‘Tough times don’t last, but tough people do’: SCC’s Coach Monica responds to spring sports postponement
LAPLACE — In 50 years of coaching, St. Charles Catholic athletic director Frank Monica has seen fall football seasons delayed by floodwaters and hurricanes. He’s never seen a spring sports season put on pause for a situation gripping the entire globe.
A world without sports is a different world entirely, according to Monica. While the future of the baseball and softball playoffs remains uncertain, Monica is sure of one thing.
“Tough times don’t last, but tough people do,” Monica said. “That’s something we’ve always preached to our athletes. Athletics have taught us teamwork and sacrifice. We’ve learned not to be selfish. I can pick up the phone and ask any one of our players and coaches to do something, and they will respond positively.”
The Louisiana High School Athletic Association (LHSAA) basketball championships were played without stands full of fans earlier this month. As COVID-19 concerns continued to mount, LHSAA released a statement that left the door open to resuming the spring sports seasons on April 14, if at all possible.
There’s no guarantee that will happen. Monica sees baseball and softball taking one of two routes: playoffs could extend into June, or the entire spring could be a wash.
Monica is hopeful that baseball players will participate in American Legion summer ball. As of now, the program is offered to young men up to age 19.
“Seniors can participate if they have not passed the age limit,” Monica said. “I wouldn’t be surprised to see legislation about that for those kids that are turning 19.”
Softball players from the River Region typically participate in the Metro Softball League over the summer.
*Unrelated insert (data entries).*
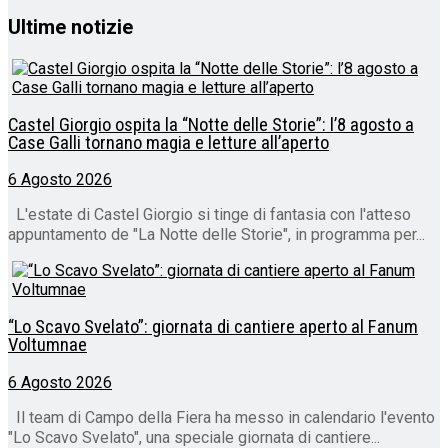
Ultime notizie
Castel Giorgio ospita la “Notte delle Storie”: l’8 agosto a
Case Galli tornano magia e letture all’aperto
6 Agosto 2026
L'estate di Castel Giorgio si tinge di fantasia con l'atteso
appuntamento de "La Notte delle Storie", in programma per...
“Lo Scavo Svelato”: giornata di cantiere aperto al Fanum
Voltumnae
6 Agosto 2026
Il team di Campo della Fiera ha messo in calendario l'evento
"Lo Scavo Svelato", una speciale giornata di cantiere...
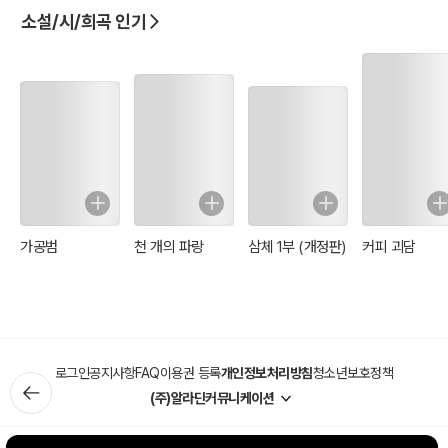
소설/시/희곡 인기
世子忽曰：「昔年無事之日，蒙齊侯欲婚我，我尚然不敢仰攀
仰攀[yǎngpān] :
1.위로 기어오르다[타고 오르다]. 2.지위가 높은 사람과 교제하거나 인
척 관계를 맺다.
。今奉命救齊，幸而成功，乃受室而歸，外人必謂我挾功求
娶，何以自明？」
세자홀왈 석년무사지일 몽제후욕혼아 아상연불감앙반. 금봉명구제 행
이성공 내수실이귀 외인필위아협공구취 하이자명?
정세자 홀이 말하길 “예전에 일이 없을때 제나라 후작께서 나에게 혼
가공범
천 개의 파랑
삼체 1부 (개정판)
커피 괴담
인을 구하였으나 내가 감히 높은 사람과 결혼하여 기어오르지는 못하
겠소. 지금 명령을 받들어 제나라를 구제하니 다행히 성공하니 아내를
얻고 돌아가면 외부 사람이 나에게 공로를 끼고 장가들음을 구했다고
하니 어찌 스스로 증명합니까?”
高渠彌再三攛掇 攛(던질 찬; ⼿-총21획; cuān,cuan)掇(주울 철;
⼿-총11획; duō)
로그인
공지사항
FAQ
이용권 등록
개인정보처리방침
청소년보호정책
攛掇. cuānduo. ［urge;eggon］煽動;慫恿. 告老兄且莫相攛掇。
(주)알라딘커뮤니케이션
――朱熹《答陳同甫書》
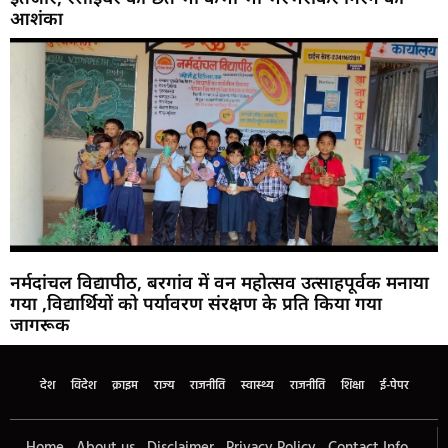
आशंका
नर्मदांचल विद्यापीठ, बरगांव में वन महोत्सव उत्साहपूर्वक मनाया
गया ,विद्यार्थियों को पर्यावरण संरक्षण के प्रति किया गया
जागरूक
देश
विदेश
क्राइम
राज्य
राजनीति
स्वास्थ्य
राजनीति
शिक्षा
ई-पेपर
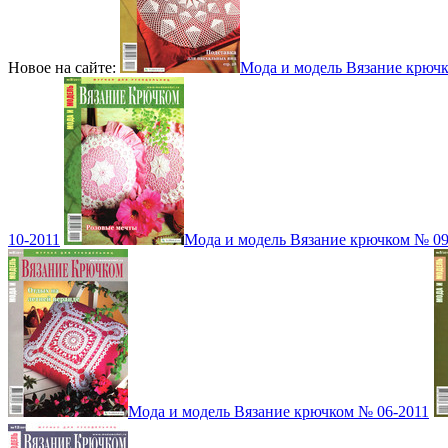
Новое на сайте:
Мода и модель Вязание крюч
10-2011
Мода и модель Вязание крючком № 09
Мода и модель Вязание крючком № 06-2011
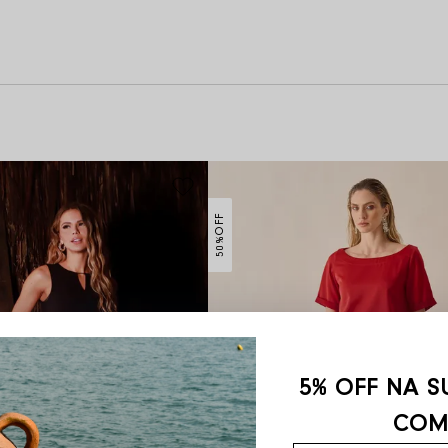
OFF
50%
5% OFF NA S
COM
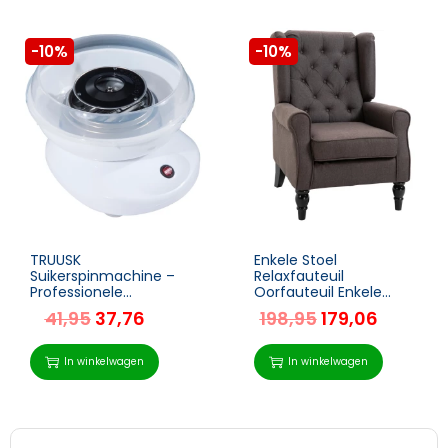
-10%
-10%
TRUUSK
Enkele Stoel
Suikerspinmachine –
Relaxfauteuil
Professionele
Oorfauteuil Enkele
Suikerspinmaker –
Stoel Accentstoel Met
41,95
37,76
198,95
179,06
Inclusief Suikerspin
Getufte Houten Poten
Stokjes – Eenvoudig in
Polyester Bruin 74 X 86
Gebruik – Wit
X 102 Cm
In winkelwagen
In winkelwagen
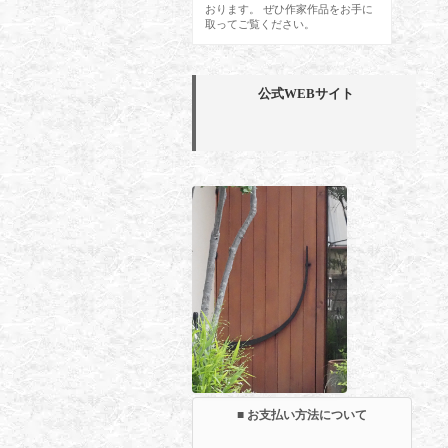
おります。 ぜひ作家作品をお手に
取ってご覧ください。
公式WEBサイト
■ お支払い方法について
However, baseball and softball players are not the only athletes impacted by COVID-19 closures. Tennis, track and field and golf are only a few examples of programs put on hold.
“We’ve never seen something like this before,” Monica said. “Everybody has made some sacrifices, and hopefully we will get through this together. I’m impressed with how the community responds. They’ll step forward and do the right way. All in all, it’s allowed us to get back to the basics, get back to our family and realize He is still in control.”
Spring football is near the bottom of Monica’s concerns, since it would only last a maximum of 10 days. Since dual athletes on the baseball team have been so successful, it’s been closer to eight days in recent years.
Monica is hopeful he will have a chance to see the upcoming talent for the fall and make up for lost time during the summer 7-on-7 football league.
“Everybody is in the same boat. No body has an advantage on you because we’re all starting from square one,” Monica said. “It’s important that we all adhere to the rules and what our officials are trying to tell us.”
He’s more worried about athletes’ ability to work out. With school weight rooms closed, workouts will have to wait a little longer.